Multivariate Diophantine zero-sum equation

Question

I have a problem similar in some ways to this one:

(Diophantine?) Equations With Multiple Variables

Where I need to find all $x$ for

$$a_1x_1+a_2x_2+\cdots+a_kx_k = 0$$

with the following constraints: $a_i \in \mathbb{Z}, x_i \in \mathbb{Z}, 0 \le x_i \lt 10, 0 \lt k \le 10$ . $x$ are chosen uniquely from the range [0, 10) but I might have to brute-force that part.

An example of a brute-force solution to this equation form is

$$ \begin{pmatrix} 10000& 1000& 200& 100& 20& 2& 0& -100& -1000& -10000 \end{pmatrix} \begin{pmatrix} 2\\ 4\\ 7\\ 8\\ 5\\ 0\\ 9\\ 3\\ 6 \end{pmatrix} = 0 $$

I tried to follow along with the solution in the linked question, but I don't think it applies since "dividing into [the right-hand side]" doesn't make much sense when the right-hand side is zero. Perhaps this isn't actually a Diophantine equation?
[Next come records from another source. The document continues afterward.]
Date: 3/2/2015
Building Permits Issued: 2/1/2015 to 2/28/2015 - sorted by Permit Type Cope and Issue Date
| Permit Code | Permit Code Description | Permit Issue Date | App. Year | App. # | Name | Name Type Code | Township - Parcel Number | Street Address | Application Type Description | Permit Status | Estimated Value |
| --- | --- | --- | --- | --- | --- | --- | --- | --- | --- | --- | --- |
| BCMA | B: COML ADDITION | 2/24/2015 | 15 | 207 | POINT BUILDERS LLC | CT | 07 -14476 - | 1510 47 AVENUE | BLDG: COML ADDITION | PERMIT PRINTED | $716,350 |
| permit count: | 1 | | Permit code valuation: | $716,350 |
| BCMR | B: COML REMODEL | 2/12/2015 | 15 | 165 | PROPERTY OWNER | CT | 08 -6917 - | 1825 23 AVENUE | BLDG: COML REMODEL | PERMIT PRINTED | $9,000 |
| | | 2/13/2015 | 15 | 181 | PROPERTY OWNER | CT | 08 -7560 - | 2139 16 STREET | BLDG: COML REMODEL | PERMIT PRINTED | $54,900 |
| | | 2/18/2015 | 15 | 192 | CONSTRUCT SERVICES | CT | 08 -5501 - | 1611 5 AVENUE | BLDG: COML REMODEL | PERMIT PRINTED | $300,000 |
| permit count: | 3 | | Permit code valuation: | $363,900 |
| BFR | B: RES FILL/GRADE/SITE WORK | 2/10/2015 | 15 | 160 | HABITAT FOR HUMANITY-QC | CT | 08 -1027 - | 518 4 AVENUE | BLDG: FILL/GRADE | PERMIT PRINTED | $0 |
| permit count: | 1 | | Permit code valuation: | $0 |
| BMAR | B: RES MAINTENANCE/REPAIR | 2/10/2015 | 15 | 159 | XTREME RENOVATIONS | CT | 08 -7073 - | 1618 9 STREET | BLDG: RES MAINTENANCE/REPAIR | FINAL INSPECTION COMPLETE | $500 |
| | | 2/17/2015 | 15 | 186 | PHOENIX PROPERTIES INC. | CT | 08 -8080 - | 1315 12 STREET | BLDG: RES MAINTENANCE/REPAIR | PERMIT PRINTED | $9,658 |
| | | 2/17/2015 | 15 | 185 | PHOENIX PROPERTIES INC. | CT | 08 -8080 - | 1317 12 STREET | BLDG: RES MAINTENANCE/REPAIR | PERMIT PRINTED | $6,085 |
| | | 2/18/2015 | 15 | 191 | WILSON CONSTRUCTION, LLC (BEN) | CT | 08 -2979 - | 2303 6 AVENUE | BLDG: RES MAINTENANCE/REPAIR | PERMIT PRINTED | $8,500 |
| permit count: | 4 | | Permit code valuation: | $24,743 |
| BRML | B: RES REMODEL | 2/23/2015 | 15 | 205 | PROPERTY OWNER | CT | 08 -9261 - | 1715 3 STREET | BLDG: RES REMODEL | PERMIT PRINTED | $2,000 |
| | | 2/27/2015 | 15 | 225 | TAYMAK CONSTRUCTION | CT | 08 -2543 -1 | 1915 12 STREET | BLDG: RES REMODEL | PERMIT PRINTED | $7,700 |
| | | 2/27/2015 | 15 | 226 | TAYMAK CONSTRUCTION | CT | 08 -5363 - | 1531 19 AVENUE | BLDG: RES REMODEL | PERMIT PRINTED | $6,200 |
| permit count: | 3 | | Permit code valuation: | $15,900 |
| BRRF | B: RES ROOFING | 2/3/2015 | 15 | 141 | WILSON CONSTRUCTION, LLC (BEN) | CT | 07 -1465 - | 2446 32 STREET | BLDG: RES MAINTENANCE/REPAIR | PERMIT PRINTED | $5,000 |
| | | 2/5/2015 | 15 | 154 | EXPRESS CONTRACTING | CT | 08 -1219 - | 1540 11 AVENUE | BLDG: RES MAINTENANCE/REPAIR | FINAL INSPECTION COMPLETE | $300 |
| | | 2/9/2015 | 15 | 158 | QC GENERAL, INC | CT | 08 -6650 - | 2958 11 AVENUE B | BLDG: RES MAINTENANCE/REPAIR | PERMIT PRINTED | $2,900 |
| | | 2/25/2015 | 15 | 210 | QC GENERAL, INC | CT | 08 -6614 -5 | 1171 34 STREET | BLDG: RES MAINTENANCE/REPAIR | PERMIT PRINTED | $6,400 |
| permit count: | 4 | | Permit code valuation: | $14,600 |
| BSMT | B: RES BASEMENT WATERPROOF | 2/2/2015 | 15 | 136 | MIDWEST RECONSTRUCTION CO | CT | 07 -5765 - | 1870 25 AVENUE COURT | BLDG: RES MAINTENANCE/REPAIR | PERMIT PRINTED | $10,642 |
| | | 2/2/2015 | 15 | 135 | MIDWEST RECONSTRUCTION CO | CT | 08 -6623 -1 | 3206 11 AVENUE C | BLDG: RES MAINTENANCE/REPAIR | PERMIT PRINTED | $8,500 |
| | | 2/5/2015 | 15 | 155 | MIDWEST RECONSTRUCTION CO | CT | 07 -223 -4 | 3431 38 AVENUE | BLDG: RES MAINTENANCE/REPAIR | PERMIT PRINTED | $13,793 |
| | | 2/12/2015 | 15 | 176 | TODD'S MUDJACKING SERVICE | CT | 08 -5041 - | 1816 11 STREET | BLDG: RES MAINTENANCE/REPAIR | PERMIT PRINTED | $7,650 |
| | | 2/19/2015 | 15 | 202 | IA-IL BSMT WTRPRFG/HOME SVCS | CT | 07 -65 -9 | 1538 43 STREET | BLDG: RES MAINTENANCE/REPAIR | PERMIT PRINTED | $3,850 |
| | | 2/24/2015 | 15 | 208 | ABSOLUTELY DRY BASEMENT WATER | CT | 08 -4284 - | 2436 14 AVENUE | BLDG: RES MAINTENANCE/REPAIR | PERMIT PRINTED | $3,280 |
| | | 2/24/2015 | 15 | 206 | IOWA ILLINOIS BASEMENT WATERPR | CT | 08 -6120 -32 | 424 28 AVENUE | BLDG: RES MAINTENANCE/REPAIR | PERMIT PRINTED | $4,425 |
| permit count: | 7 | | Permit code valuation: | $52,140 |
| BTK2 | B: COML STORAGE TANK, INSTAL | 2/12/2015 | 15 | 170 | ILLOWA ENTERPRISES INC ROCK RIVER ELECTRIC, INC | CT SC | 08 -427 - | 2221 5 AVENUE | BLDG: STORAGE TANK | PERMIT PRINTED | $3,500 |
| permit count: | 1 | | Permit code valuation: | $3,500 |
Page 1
Another way of putting it is that I need to find roots of a polynomial of order one in $x$ subject to the above constraints; or that I need to solve for the right-hand side of the dot product $0 = A \cdot x$ .

Answer 1

(EDITED) You can use dynamical programming.

Let $F(k, v)$ be the number of solutions to $a_1 x_1 + \ldots + a_k x_k = v$ with $x_k \in \{0, \ldots, 9\}$, where $v \in \mathbb Z$. Of course $F(k,v) = 0$ if $v > 9 \sum_{i=1}^k \max(a_i, 0)$ or $v < 9 \sum_{i=1}^k \min(a_i, 0)$, and $F(1,v) = 1$ if $v \in \{a_1, 2a_1, \ldots, 9 a_1\}$, $0$ otherwise. By conditioning on the value of $x_k$, $$F(k,v) = \sum_{t=0}^9 F(k-1,v-t a_k)$$ We compute and remember each $F(k,v)$ for each $k$ starting at $1$, and each $v$ in the interval where it can be nonzero.

Then work backwards: assuming $F(k,v) \ne 0$, there are solutions where $x_k$ is each $t$ from $0$ to $9$ such that $F(k-1,v-a_k t) \ne 0$.